É o caso da rede de monitoramento de tráfego e segurança implantada pela Ericsson para a Prefeitura de São José dos Campos, interior de São Paulo. Segundo João Eduardo Yazlle, vice-presidente de estratégia e marketing da Ericsson para América Latina, o serviço, automatizado, reduziu de 12 para 9 o número de homicídios na cidade. A empresa também ajudou a Vivo a criar uma plataforma de estacionamento e semáforo inteligente para Águas de São Pedro (SP), a primeira cidade inteligente no portfólio da operadora.
“Já é um desafio conectar pessoas, imagine coisas”, disse Leonardo Capdeville, diretor de tecnologia da TIM. “A conexão de coisas é cinco vezes maior do que de pessoas. É um problema em relação a antenas.”
O assunto é complexo e já mobilizou o governo. O Ministério das Comunicações criou, neste mês, a Câmara de Gestão e Acompanhamento do Desenvolvimento de Sistemas Máquina a Máquina. A câmara é composta por representantes de quatro ministérios (Fazenda, Comunicações, Indústria e Comércio, e Ciência e Tecnologia) e BNDES. Nos próximos dias deverão ser escolhidos os representantes das teles, dos fabricantes e de desenvolvedores de software. A primeira reunião está marcada para novembro.
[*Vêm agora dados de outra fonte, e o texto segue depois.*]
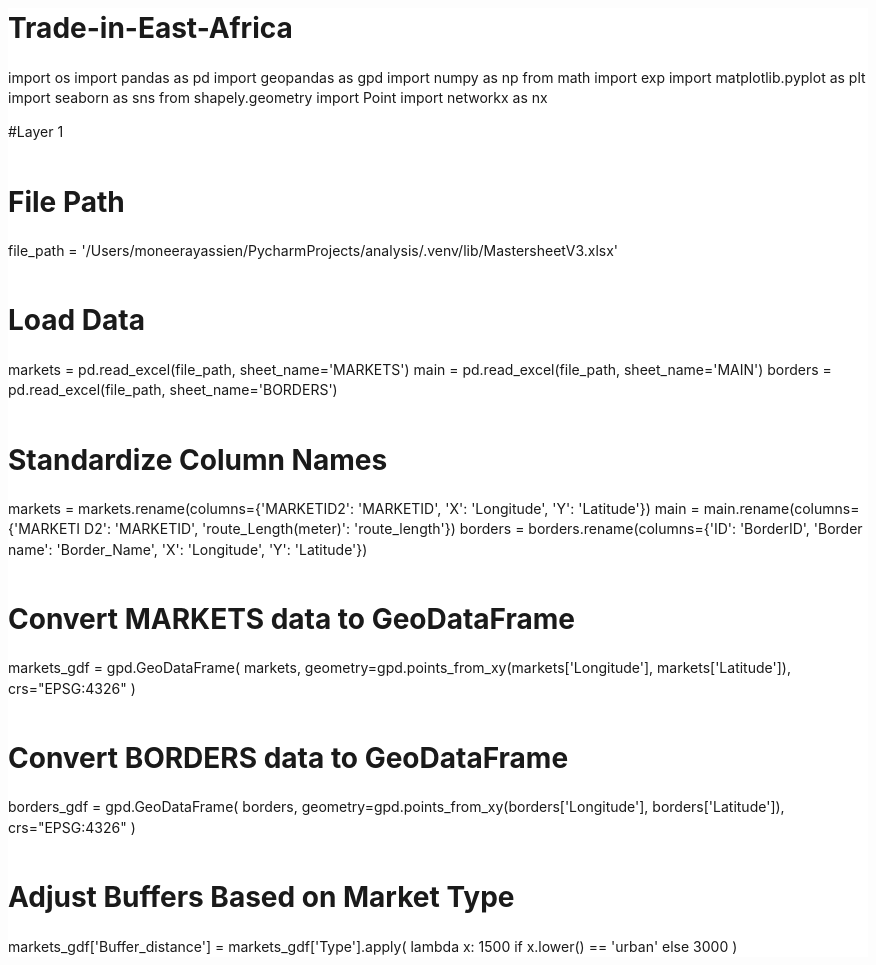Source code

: # Trade-in-East-Africa
import os
import pandas as pd
import geopandas as gpd
import numpy as np
from math import exp
import matplotlib.pyplot as plt
import seaborn as sns
from shapely.geometry import Point
import networkx as nx

#Layer 1
# File Path
file_path = '/Users/moneerayassien/PycharmProjects/analysis/.venv/lib/MastersheetV3.xlsx'

# Load Data
markets = pd.read_excel(file_path, sheet_name='MARKETS')
main = pd.read_excel(file_path, sheet_name='MAIN')
borders = pd.read_excel(file_path, sheet_name='BORDERS')

# Standardize Column Names
markets = markets.rename(columns={'MARKETID2': 'MARKETID', 'X': 'Longitude', 'Y': 'Latitude'})
main = main.rename(columns={'MARKETI D2': 'MARKETID', 'route_Length(meter)': 'route_length'})
borders = borders.rename(columns={'ID': 'BorderID', 'Border name': 'Border_Name', 'X': 'Longitude', 'Y': 'Latitude'})

# Convert MARKETS data to GeoDataFrame
markets_gdf = gpd.GeoDataFrame(
    markets,
    geometry=gpd.points_from_xy(markets['Longitude'], markets['Latitude']),
    crs="EPSG:4326"
)

# Convert BORDERS data to GeoDataFrame
borders_gdf = gpd.GeoDataFrame(
    borders,
    geometry=gpd.points_from_xy(borders['Longitude'], borders['Latitude']),
    crs="EPSG:4326"
)

# Adjust Buffers Based on Market Type
markets_gdf['Buffer_distance'] = markets_gdf['Type'].apply(
    lambda x: 1500 if x.lower() == 'urban' else 3000
)
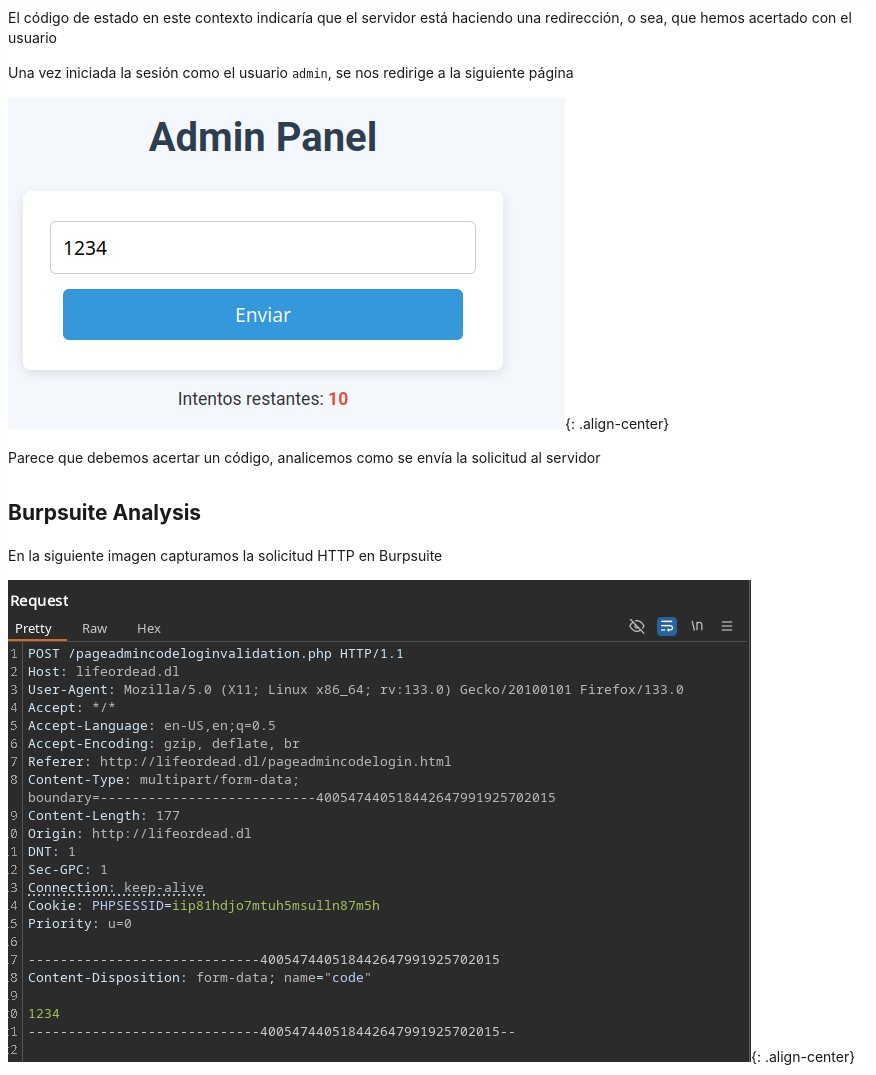 El código de estado en este contexto indicaría que el servidor está haciendo una redirección, o sea, que hemos acertado con el usuario

Una vez iniciada la sesión como el usuario `admin`, se nos redirige a la siguiente página

![image-center](/assets/images/posts/lifeordead-admin-panel.png){: .align-center}

Parece que debemos acertar un código, analicemos como se envía la solicitud al servidor


## Burpsuite Analysis

En la siguiente imagen capturamos la solicitud HTTP en Burpsuite

![image-center](/assets/images/posts/lifeordead-request.png){: .align-center}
A Câmara de Gestão deverá formular políticas públicas para o desenvolvimento da comunicação M2M e acompanhar a evolução do setor, disse Maximiliano Martinhão, presidente do órgão e secretário de Telecomunicações do Ministério das Comunicações. Martinhão disse que é preciso assegurar a qualidade do serviço, já que “as máquinas não vão ao Procon”.
Em maio, as taxas cobradas sobre dispositivos M2M foram desoneradas em 80%. Ainda é considerado pouco. “Tem que ter política de redução fiscal, M2M não está no centro dos debates”, disse Marcelo Bechara, conselheiro da Anatel.
Segundo Martinhão, M2M cresce a uma taxa anual de 32%, índice que será muito maior futuramente. “Em 2020, cada usuário no Brasil terá sete interfaces M2M”, disse. São sensores na casa, no escritório, no carro, em pulseiras e relógios, em escova dental para detectar problemas na boca, sensores nas roupas que medem a temperatura do corpo.
“Seremos os X-Men no futuro. É a beleza da tecnologia”, disse John Xiong Yihui, presidente da área de redes de operadoras da Huawei no Brasil, referindo-se aos personagens criados pela Marvel, dotados de superpoderes.